The emotion of resentment is anger, frustration, and bitterness at the perception of unfairness or some other situation you feel isn’t right and don’t want to accept. It can cause stress and affect relationships negatively, especially when this feeling is not communicated to the other party and dealt with together. These feelings may or may not be based in reality, which is why it can be helpful to step back and analyze them before acting out or letting the feeling build. Regardless of what you find, moving forward toward a resolution rather than revenge is usually the best course of action if you want to avoid lasting negative effects on the relationship.
Can you resent someone you love?
It’s possible to feel resentment for someone you also feel love for. In fact, resentment is an emotion that is commonly felt in platonic, romantic, and family relationships from time to time. That said, the health of your relationship going forward typically depends on how you handle this feeling with the other person. If it’s not communicated or addressed and is allowed to hide and fester, it can harm the connection over time.
How do I let go of resentment?
If you haven’t yet identified the source of your resentment, doing so is typically the first step. Next, considering the situation from other angles and perspectives can help, whether you do this through journaling, talking to a friend, or speaking with a therapist. From there, working toward the hope of forgiveness is typically the most productive next step. Finally, managing your expectations for the future and learning healthy coping techniques for strong emotions like anger and resentment can be helpful going forward.

[Exercise data]
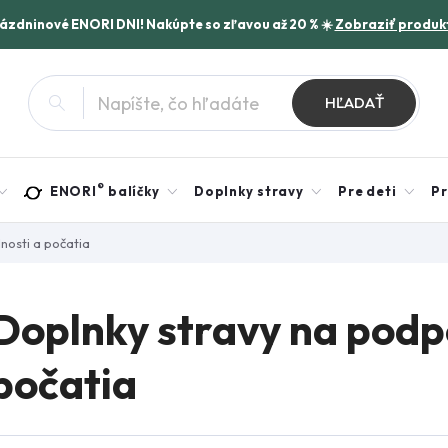
rázdninové ENORI DNI! Nakúpte so zľavou až 20 % ☀️
Zobraziť produk
HĽADAŤ
®
ENORI
balíčky
Doplnky stravy
Pre deti
Pr
nosti a počatia
Doplnky stravy na podp
počatia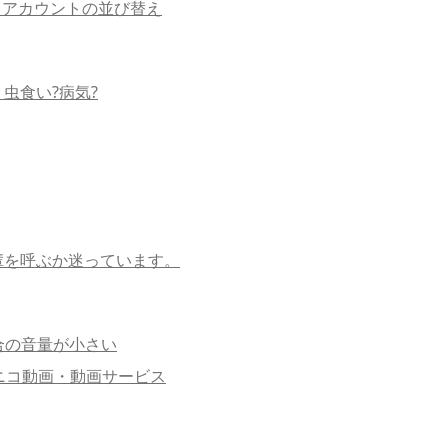
ル アカウントの並び替え
虫食い?病気?
輩を呼ぶか迷っています。
場合の音量が小さい
ニコニコ動画・動画サービス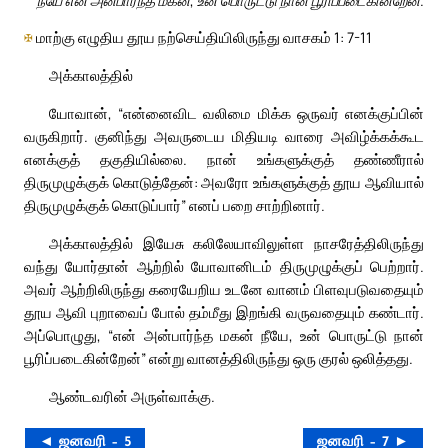
✠
மாற்கு எழுதிய தூய நற்செய்தியிலிருந்து வாசகம் 1: 7-11
அக்காலத்தில்
யோவான், “என்னைவிட வலிமை மிக்க ஒருவர் எனக்குப்பின்
வருகிறார். குனிந்து அவருடைய மிதியடி வாரை அவிழ்க்கக்கூட
எனக்குத் தகுதியில்லை. நான் உங்களுக்குத் தண்ணீரால்
திருமுழுக்குக் கொடுத்தேன்: அவரோ உங்களுக்குத் தூய ஆவியால்
திருமுழுக்குக் கொடுப்பார்” எனப் பறை சாற்றினார்.
அக்காலத்தில் இயேசு கலிலேயாவிலுள்ள நாசரேத்திலிருந்து
வந்து யோர்தான் ஆற்றில் யோவானிடம் திருமுழுக்குப் பெற்றார்.
அவர் ஆற்றிலிருந்து கரையேறிய உடனே வானம் பிளவுபடுவதையும்
தூய ஆவி புறாவைப் போல் தம்மீது இறங்கி வருவதையும் கண்டார்.
அப்பொழுது, “என் அன்பார்ந்த மகன் நீயே, உன் பொருட்டு நான்
பூரிப்படைகின்றேன்” என்று வானத்திலிருந்து ஒரு குரல் ஒலித்தது.
ஆண்டவரின் அருள்வாக்கு.
◄ ஜனவரி – 5
ஜனவரி – 7 ►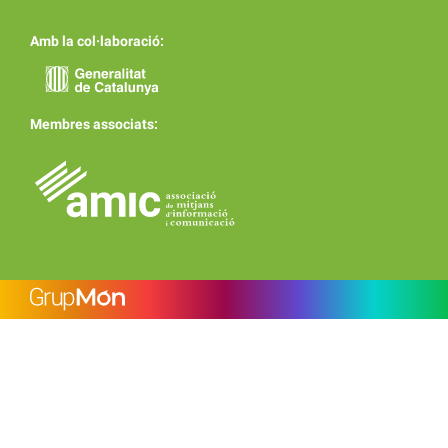
Amb la col·laboració:
Membres associats: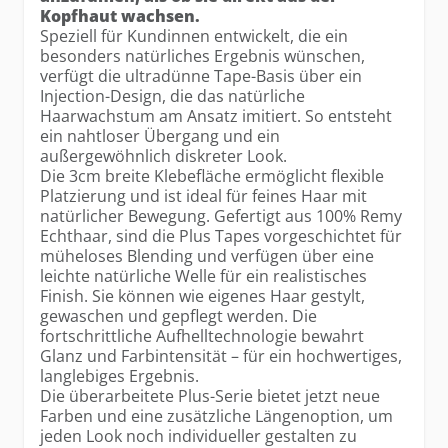
Kopfhaut wachsen.
Speziell für Kundinnen entwickelt, die ein
besonders natürliches Ergebnis wünschen,
verfügt die ultradünne Tape-Basis über ein
Injection-Design, die das natürliche
Haarwachstum am Ansatz imitiert. So entsteht
ein nahtloser Übergang und ein
außergewöhnlich diskreter Look.
Die 3cm breite Klebefläche ermöglicht flexible
Platzierung und ist ideal für feines Haar mit
natürlicher Bewegung. Gefertigt aus 100% Remy
Echthaar, sind die Plus Tapes vorgeschichtet für
müheloses Blending und verfügen über eine
leichte natürliche Welle für ein realistisches
Finish. Sie können wie eigenes Haar gestylt,
gewaschen und gepflegt werden. Die
fortschrittliche Aufhelltechnologie bewahrt
Glanz und Farbintensität – für ein hochwertiges,
langlebiges Ergebnis.
Die überarbeitete Plus-Serie bietet jetzt neue
Farben und eine zusätzliche Längenoption, um
jeden Look noch individueller gestalten zu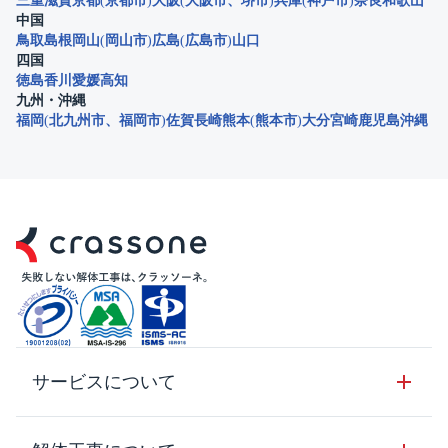
三重
滋賀
京都
京都市
大阪
大阪市
堺市
兵庫
神戸市
奈良
和歌山
中国
鳥取
島根
岡山
岡山市
広島
広島市
山口
四国
徳島
香川
愛媛
高知
九州・沖縄
福岡
北九州市
福岡市
佐賀
長崎
熊本
熊本市
大分
宮崎
鹿児島
沖縄
サービスについて
サービスの流れ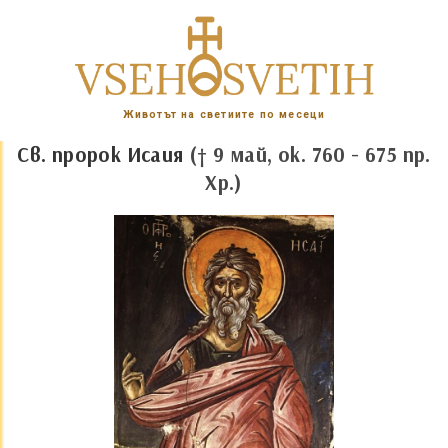
Животът на светиите по месеци
Св. пророк Исаия
(† 9 май, ок. 760 - 675 пр.
Хр.)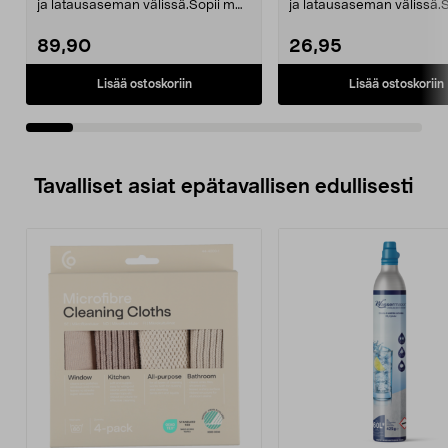
ja latausaseman välissä.Sopii mm.
ja latausaseman välissä.
robottiruohon...
robottiruohon...
89,90
26,95
Lisää ostoskoriin
Lisää ostoskoriin
Tavalliset asiat epätavallisen edullisesti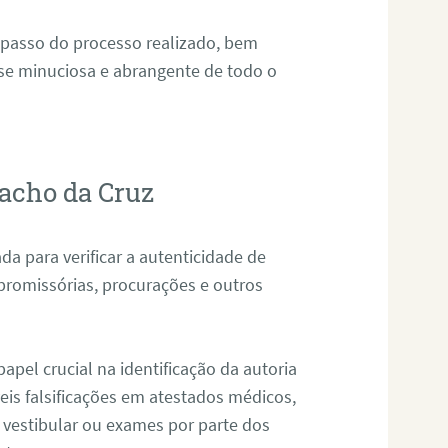
 passo do processo realizado, bem
ise minuciosa e abrangente de todo o
iacho da Cruz
da para verificar a autenticidade de
promissórias, procurações e outros
pel crucial na identificação da autoria
eis falsificações em atestados médicos,
 vestibular ou exames por parte dos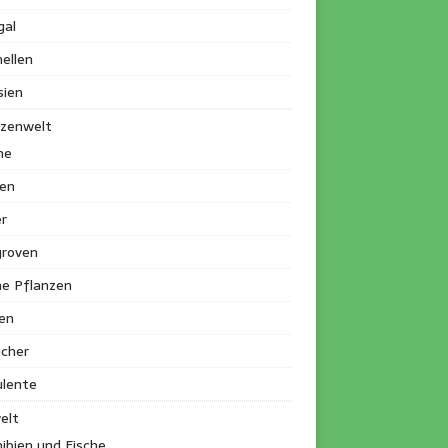
gal
ellen
sien
nzenwelt
me
en
r
roven
ne Pflanzen
en
ucher
ulente
elt
ibien und Fische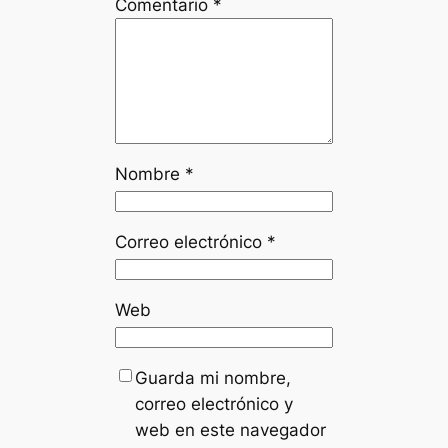
Comentario
*
Nombre
*
Correo electrónico
*
Web
Guarda mi nombre,
correo electrónico y
web en este navegador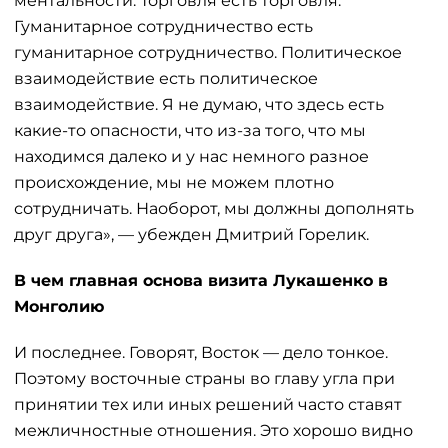
ментальности. Торговля есть торговля.
Гуманитарное сотрудничество есть
гуманитарное сотрудничество. Политическое
взаимодействие есть политическое
взаимодействие. Я не думаю, что здесь есть
какие-то опасности, что из-за того, что мы
находимся далеко и у нас немного разное
происхождение, мы не можем плотно
сотрудничать. Наоборот, мы должны дополнять
друг друга», — убежден Дмитрий Горелик.
В чем главная основа визита Лукашенко в
Монголию
И последнее. Говорят, Восток — дело тонкое.
Поэтому восточные страны во главу угла при
принятии тех или иных решений часто ставят
межличностные отношения. Это хорошо видно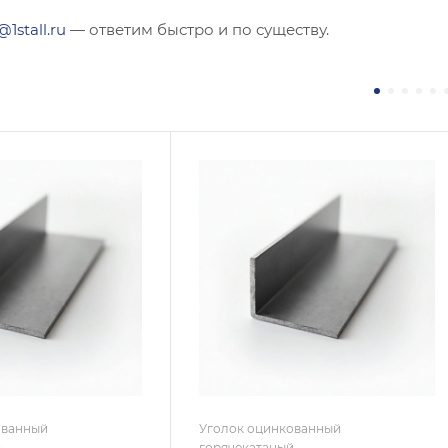
@1stall.ru
— ответим быстро и по существу.
ние
Сечение
ополочный
Равнополочный
а, мм
Высота, мм
30
на, мм
Толщина, мм
4
 / Марка стали
Сплав / Марка стали
С345
 ТУ
ГОСТ, ТУ
 19771-93
ГОСТ 8509-93
ытие
Покрытие
кованное
Оцинкованное
ованный
Уголок оцинкованный
й
горячекатаный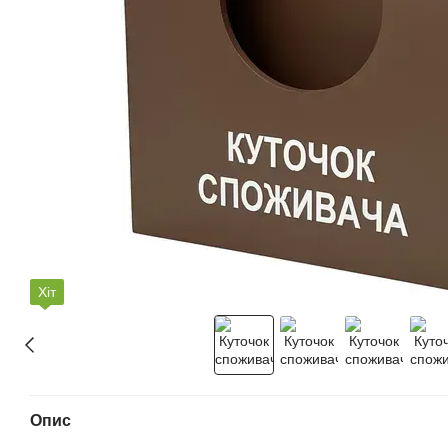
Хіт
Опис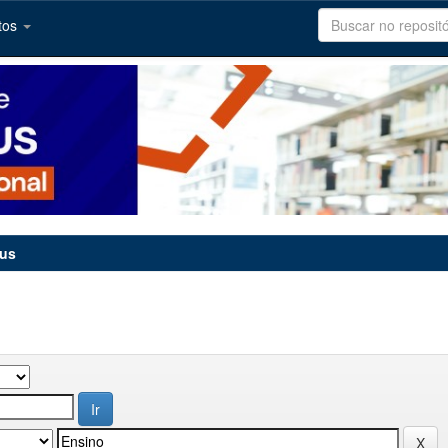
tos
tus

[What to do]
1 – Duplicate the part of the resentment text starting at "The emotion of" and ending at "someone you love?".
2 – What methods does the resentment text list for considering a situation from other angles and perspectives?

[Solution set]
1 –
The emotion of resentment is anger, frustration, and bitterness at the perception of unfairness or some other situation you feel isn’t right and don’t want to accept. It can cause stress and affect relationships negatively, especially when this feeling is not communicated to the other party and dealt with together. These feelings may or may not be based in reality, which is why it can be helpful to step back and analyze them before acting out or letting the feeling build. Regardless of what you find, moving forward toward a resolution rather than revenge is usually the best course of action if you want to avoid lasting negative effects on the relationship.
Can you resent someone you love?

2 –
Journaling
Talking to a friend
Speaking with a therapist